Lazyweb, wouldn’t it be great if we could integrate this sort of thing (an open source alternative?) into an “analyst’s workbench” SLED, targeted at the sophisticated but under-served enterprise business analyst, who is still sorely lacking tools? Maybe it could be a virtual machine that runs inside of a Windows desktop, taking advantage of our new Relationship. That would then make it “virtualized visualization,” which might qualify it for tax exempt status as a religious movement. But, seriously, Rick Sherlund has argued that the path to desktop Linux adoption is via individual adoption, and that is going to come from people having needs that are better met with open source tools. One community of users is these empowered but under-served Excel jocks that manage the spreadsheets that run companies. Can we make them mid-level heroes? And one way to get at them might be via virtualization, so that they can keep their Windows desktop and have the swiss army knife to solve problems. (Maybe a Knoppix-like Live CD? USB key pre-loaded?)
* This is a really terrific pun.
Tags: Novell · [FOS] · enterprise web 2.0 · open source
From Radar O’Reilly:
Greenplum - Scott Yara. At the heart of most web 2.0 applications is the management of big data.
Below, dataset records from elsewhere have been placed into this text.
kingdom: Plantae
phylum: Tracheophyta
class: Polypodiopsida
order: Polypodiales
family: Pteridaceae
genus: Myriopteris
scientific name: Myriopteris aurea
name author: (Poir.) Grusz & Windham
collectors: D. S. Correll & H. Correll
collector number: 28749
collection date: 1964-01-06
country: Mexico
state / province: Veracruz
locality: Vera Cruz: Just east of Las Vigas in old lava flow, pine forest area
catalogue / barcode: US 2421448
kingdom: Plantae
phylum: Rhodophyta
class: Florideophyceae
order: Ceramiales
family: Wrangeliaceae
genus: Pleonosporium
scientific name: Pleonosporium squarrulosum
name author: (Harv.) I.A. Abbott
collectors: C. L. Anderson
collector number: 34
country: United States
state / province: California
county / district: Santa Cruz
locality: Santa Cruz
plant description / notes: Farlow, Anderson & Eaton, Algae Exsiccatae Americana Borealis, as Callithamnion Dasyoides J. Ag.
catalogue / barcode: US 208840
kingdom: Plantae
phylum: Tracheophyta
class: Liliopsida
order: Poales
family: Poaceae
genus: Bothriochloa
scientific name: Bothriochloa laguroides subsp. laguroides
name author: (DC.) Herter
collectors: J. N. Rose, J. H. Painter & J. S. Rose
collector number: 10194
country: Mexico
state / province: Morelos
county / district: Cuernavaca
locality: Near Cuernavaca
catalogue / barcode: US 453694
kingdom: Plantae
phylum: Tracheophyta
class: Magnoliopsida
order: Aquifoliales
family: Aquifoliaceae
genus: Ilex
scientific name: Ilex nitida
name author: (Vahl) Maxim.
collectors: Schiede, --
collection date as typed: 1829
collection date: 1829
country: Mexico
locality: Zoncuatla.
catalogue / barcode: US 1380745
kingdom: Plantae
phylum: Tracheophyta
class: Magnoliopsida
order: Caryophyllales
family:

Greenplum’s massively parallel Postgres database is the highest performance open source database around.
Hyperic - Javier Soltero. If operations is advantage, Hyperic would like to help more companies find that advantage. They’re also building a Web 2.0 ecosystem in which the software gets smarter the more people use it.
Django: Adrian Holovaty. Like Rails, Django is a case where the application was kept proprietary, but the framework used to build it was released to the world. Is this the new model for how to open source a web application?
DabbleDB - Avi Bryant. OK. This thing is built with smalltalk. What else do you need to know? It’s a web-based database, potentially asymmetric competition for Access and Filemaker, but it’s also a data multiplexer that can help to give people more control over their own data.
Alfresco - Matt Asay. There are a lot of open source content management systems, but Alfresco is the one that’s targeted where the money is, and that has built the robust data store to meet the needs of big companies.